Reproduce the gcc optimization reply below word for word, in full.

BEGIN Given text

Re: gcc 4.1.1 poor optimization

Greg Smith <gsmith@xxxxxxxxx> · Wed, 17 Jan 2007 23:01:06 -0500

On Wed, 2007-01-10 at 15:30 -0800, Ian Lance Taylor wrote:

> > Lines 41..45 all deal with trying to figure out if the low-order 2 bits
> > of effective_addr2 are zero.  All I can say is, WTF?  I can get around
> > this one by casting effective_addr2 to U32 and then testl/jne is
> > emitted, but I shouldn't have to do this??
> 
> This is most likely fixed by the lower-subreg patch I have been
> working on.  Latest version here:
> 
> http://gcc.gnu.org/ml/gcc-patches/2006-12/msg01858.html

I pulled the source from subversion today.  There is no improvement in
the emitted assembler or my benchmarks.

However, with your subreg patch above against today's source, my
benchmarks show a 10% improvement!!  The emitted code looks (mostly)
sane, no reloading registers with a value already in a register.

It seems that once a certain level of complexity has been reached that
the quality of the emitted assembler goes down, and your subreg patch is
enough to get that complexity below the threshold.

The particular routine looks like, processed:

void (__attribute__ ( regparm(2) ) z900_load) (BYTE inst[], REGS *regs)

END Given text
BEGIN Extracted records

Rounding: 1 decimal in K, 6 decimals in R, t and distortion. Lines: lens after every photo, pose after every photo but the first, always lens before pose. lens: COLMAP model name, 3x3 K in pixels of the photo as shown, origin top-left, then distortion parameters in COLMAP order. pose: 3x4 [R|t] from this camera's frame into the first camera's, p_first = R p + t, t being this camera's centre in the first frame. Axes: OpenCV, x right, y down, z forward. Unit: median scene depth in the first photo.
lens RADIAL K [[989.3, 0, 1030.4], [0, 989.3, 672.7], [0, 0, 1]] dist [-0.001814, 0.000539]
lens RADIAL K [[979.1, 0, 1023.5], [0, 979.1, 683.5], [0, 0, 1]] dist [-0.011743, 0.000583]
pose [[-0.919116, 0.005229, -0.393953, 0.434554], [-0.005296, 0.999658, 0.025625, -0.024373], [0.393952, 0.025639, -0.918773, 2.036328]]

END Extracted records
BEGIN Extracted records

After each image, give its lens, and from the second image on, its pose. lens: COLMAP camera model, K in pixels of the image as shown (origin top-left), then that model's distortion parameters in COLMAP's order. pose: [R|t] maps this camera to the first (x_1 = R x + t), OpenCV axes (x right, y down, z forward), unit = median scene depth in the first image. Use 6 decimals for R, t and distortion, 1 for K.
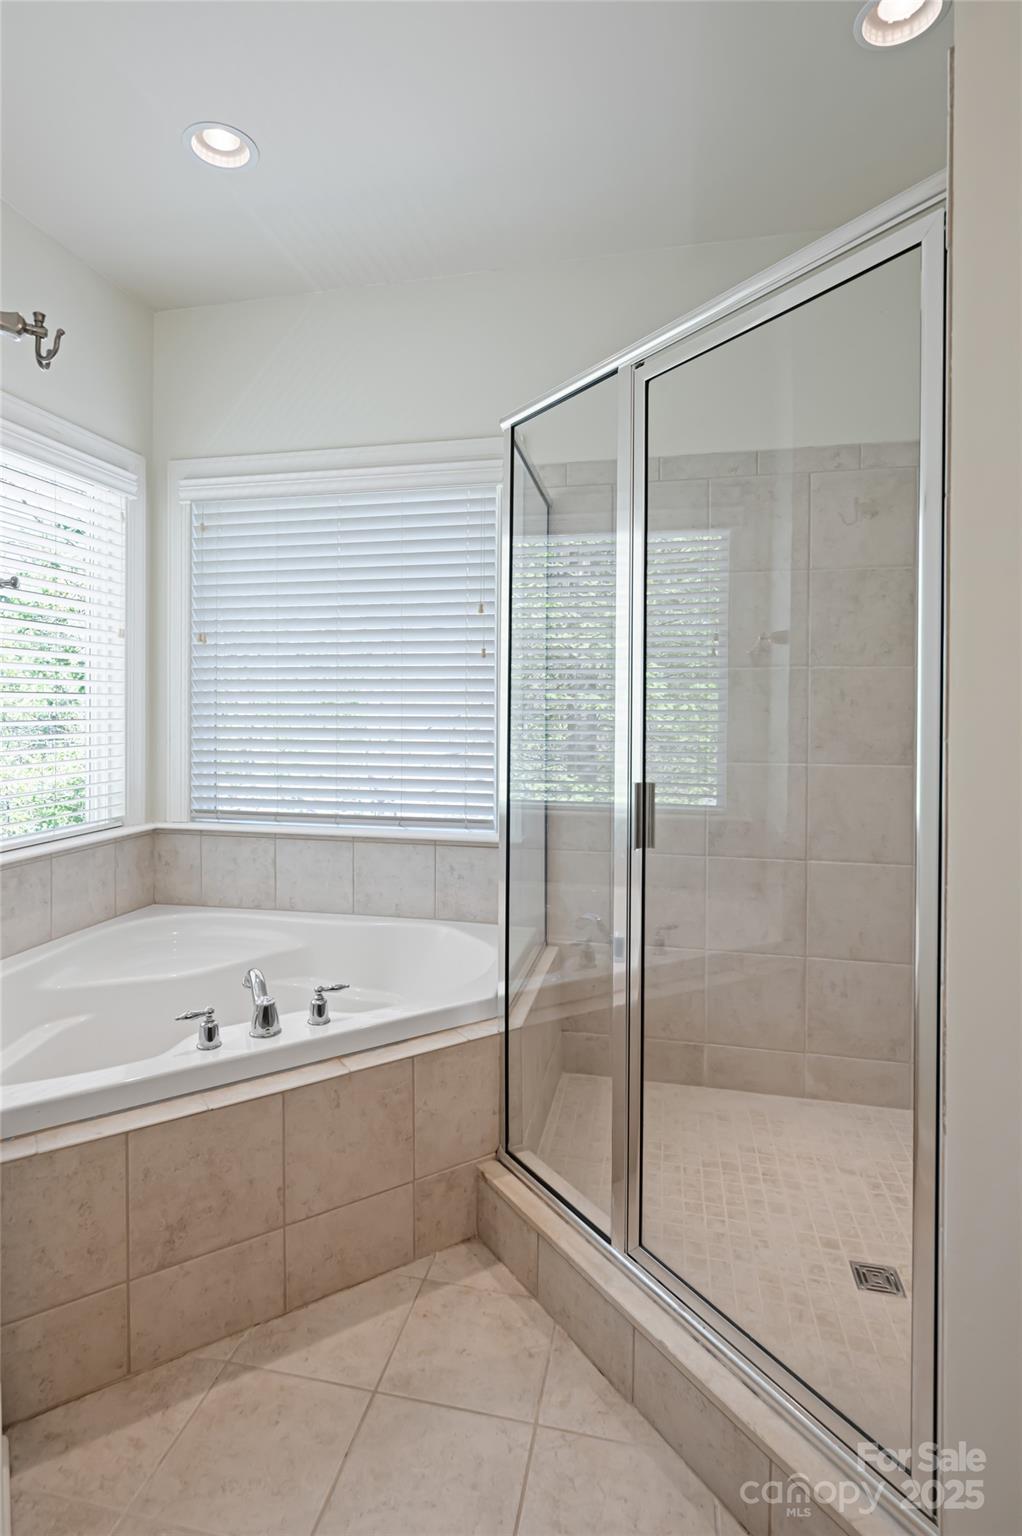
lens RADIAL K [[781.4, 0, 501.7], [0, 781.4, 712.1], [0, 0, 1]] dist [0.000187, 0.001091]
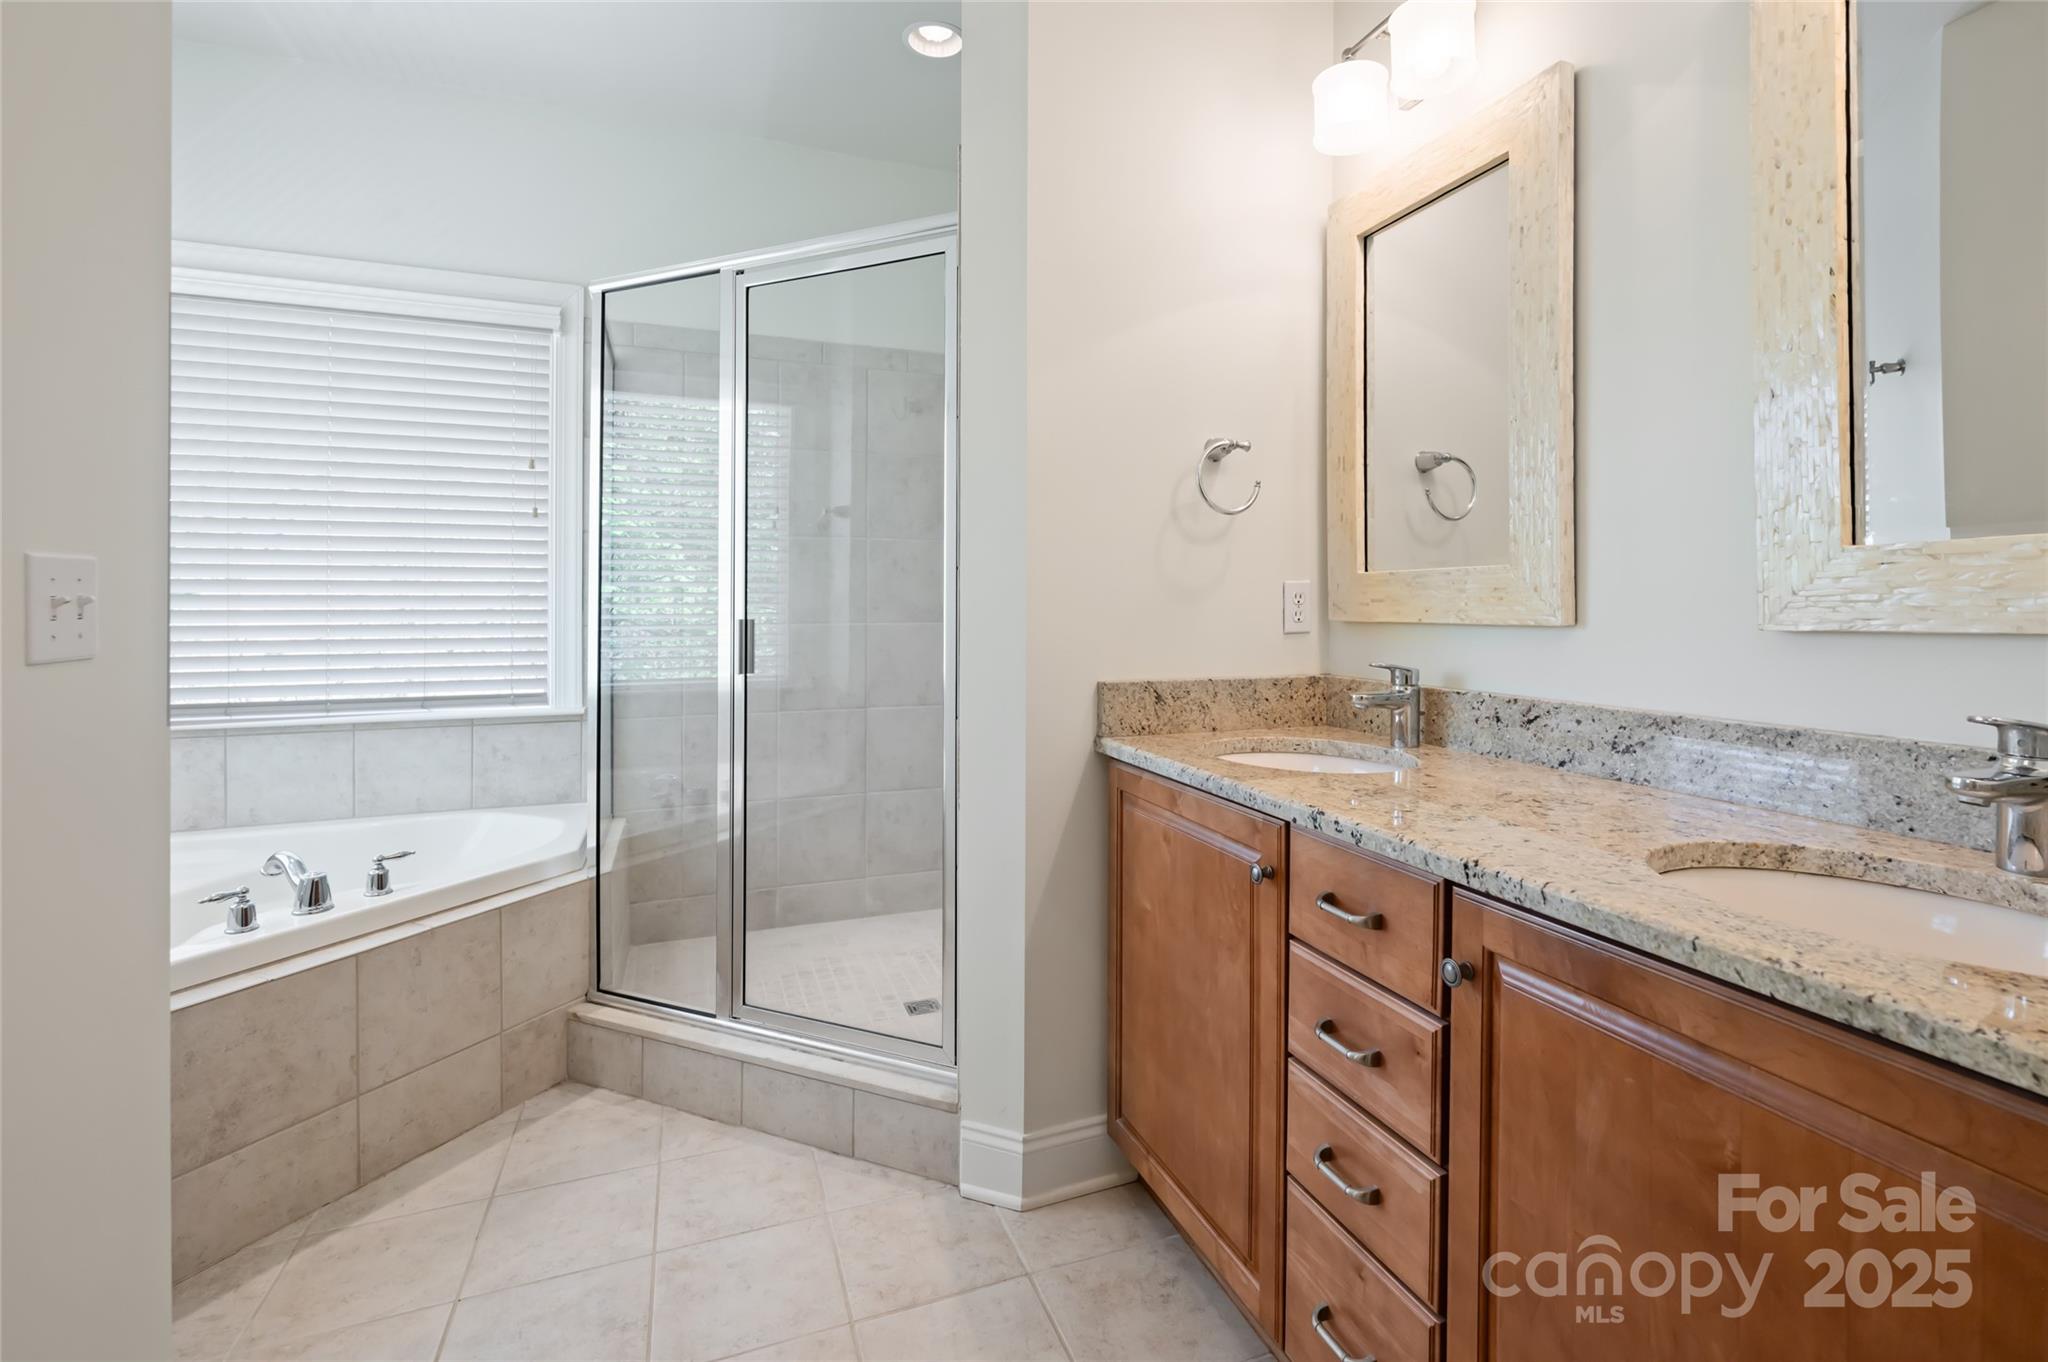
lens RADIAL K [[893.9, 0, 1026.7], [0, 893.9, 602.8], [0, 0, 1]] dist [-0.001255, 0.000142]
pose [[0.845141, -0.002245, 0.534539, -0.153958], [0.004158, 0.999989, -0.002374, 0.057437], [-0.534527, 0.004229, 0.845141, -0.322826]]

END Extracted records

• [Output below]
Re: gcc 4.1.1 poor optimization

Greg Smith <gsmith@xxxxxxxxx> · Wed, 17 Jan 2007 23:01:06 -0500

On Wed, 2007-01-10 at 15:30 -0800, Ian Lance Taylor wrote:

> > Lines 41..45 all deal with trying to figure out if the low-order 2 bits
> > of effective_addr2 are zero.  All I can say is, WTF?  I can get around
> > this one by casting effective_addr2 to U32 and then testl/jne is
> > emitted, but I shouldn't have to do this??
> 
> This is most likely fixed by the lower-subreg patch I have been
> working on.  Latest version here:
> 
> http://gcc.gnu.org/ml/gcc-patches/2006-12/msg01858.html

I pulled the source from subversion today.  There is no improvement in
the emitted assembler or my benchmarks.

However, with your subreg patch above against today's source, my
benchmarks show a 10% improvement!!  The emitted code looks (mostly)
sane, no reloading registers with a value already in a register.

It seems that once a certain level of complexity has been reached that
the quality of the emitted assembler goes down, and your subreg patch is
enough to get that complexity below the threshold.

The particular routine looks like, processed:

void (__attribute__ ( regparm(2) ) z900_load) (BYTE inst[], REGS *regs)